(Maddy Parsley)– A good one was Wednesday January 21, 1998. I cut it out and put it up on the fridge it was so good. It had more of a sensibility to it. What they did was they put in a bunch of clues about Spanish artists, so the answers were names like Gaudí, Dalí, Miró. Those were the down clues. And then the across clues, the long ones, were phrases from English poetry that had stressed syllables in the meter which were the accents in the artists’ names going the other way. So with the ó from Miró, for instance, you had: “unwatched gó.” The whole clue filled in was “Madness in great ones must not unwatched go.” That’s from Hamlet. Miró, gó.
I often write emails to Marianne Fitz. She is the Post’s crossword editor, which means that she does not write the puzzles herself, but works on the puzzles of others in a mainly advisory capacity. However, her name is always printed at the top of the crossword, while the actual author’s name is printed in smaller type below, so I write to her. I do this every time a clue is not grammatically sound: for example, I wrote to her yesterday when the clue was “making oneself at home,” and the answer was “settle in. “ This was a particularly weak clue. “Making” is a participle, which leads the puzzle-solver to expect a participle also in the solution. But what does he find instead? The letters lead to “Settle”—a verb in its infinitive form. I explained that this lack of parallelism frustrates and alienates burgeoning crossword-lovers, and therefore has the potential to diminish to no small extent the circulation of the New Bern Post as a whole, particularly as its actual news content is not especially extensive or groundbreaking, particularly in the advent of the Internet.
Marianne Fitz has not yet responded to this email. She has not responded to my last sixteen.
Pauley, who looks how I have always imagined St. Michael to look and who delivers my lunches, stops in every day at the back door. He sometimes arrives at 11:30, sometimes 11:40 or 11:45. Once, on a day in July 2007 when he and his girlfriend broke up just across the street, squinting and yelling at each other out on the scorched grass with their feet planted wide apart, he did not come here until 12:17.
On that day his face was red when he rapped on the storm door. I unlatched it for him, and he passed a plastic-sealed tray of tater tot hotdish into my hands.
“Sorry I’m a little late,” he said. “I’ve had sort of a rough morning.”
And would you believe? The solution for number 46-across that day was “heartbreak,” bisected in the second ‘A’ by number 42-down: “late lunch.”
One day in early 2005, a Sunday, the Post did not have the crossword at all. They did not explain why. They did not print two the next day to make up for it.
A Christmas or two ago Suzanne Loeks from the red-trimmed house brought me a gift. She sat across from me at my kitchen table and handed it over. “Something to brighten your home up for the holidays,” she said, quite kindly. Her sweater and earrings glittered.
I immediately noticed the wrapping paper. It was red and white, overlaid by black-outlined boxes with letters in them: an approximation of a crossword. None of the boxes were numbered and many were blank, but others were filled with sets of linked-together festive words: JOY crossed with NOEL, NAVIDAD with FELIZ—but never more than two words linked at a time, and no clues. Not even that much of an approximation, really.
The gift itself was unrelated: a green knitted table runner with red knitted holly berries. I keep it on top of the piano.

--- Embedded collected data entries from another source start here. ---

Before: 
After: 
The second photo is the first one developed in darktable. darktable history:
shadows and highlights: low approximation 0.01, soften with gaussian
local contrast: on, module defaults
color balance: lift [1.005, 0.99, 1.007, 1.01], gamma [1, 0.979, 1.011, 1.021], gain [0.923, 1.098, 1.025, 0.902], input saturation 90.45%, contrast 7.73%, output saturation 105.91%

Another good one was April 17, 1986. I kept it in a box for many years. The box must still be in the house somewhere; maybe in the next room. But I remember this one very accurately: it was a Thursday. It was when they were really beginning to develop the idea of the theme—not the heavy-handed kind of theme, like “Easter,” or “France,” but the wordy kind, with puns and clever links. The theme was “trees” this time, the answers wide in range: Joshua Tree, a National Park in California. Jesse Tree, a Catholic Christmas tradition, used during the weeks of Advent. Family tree, a visual depiction of a genealogy. There were a few references to literal trees in the answers, too, of course: Dutch Elm disease came up, I think, and Johnny Appleseed. As I filled in the clues from the table, I looked at the tree that is outside my kitchen window—it was a cottonwood, although it has since died. It waved at me in the breeze.
I do like when the puzzles connect to life.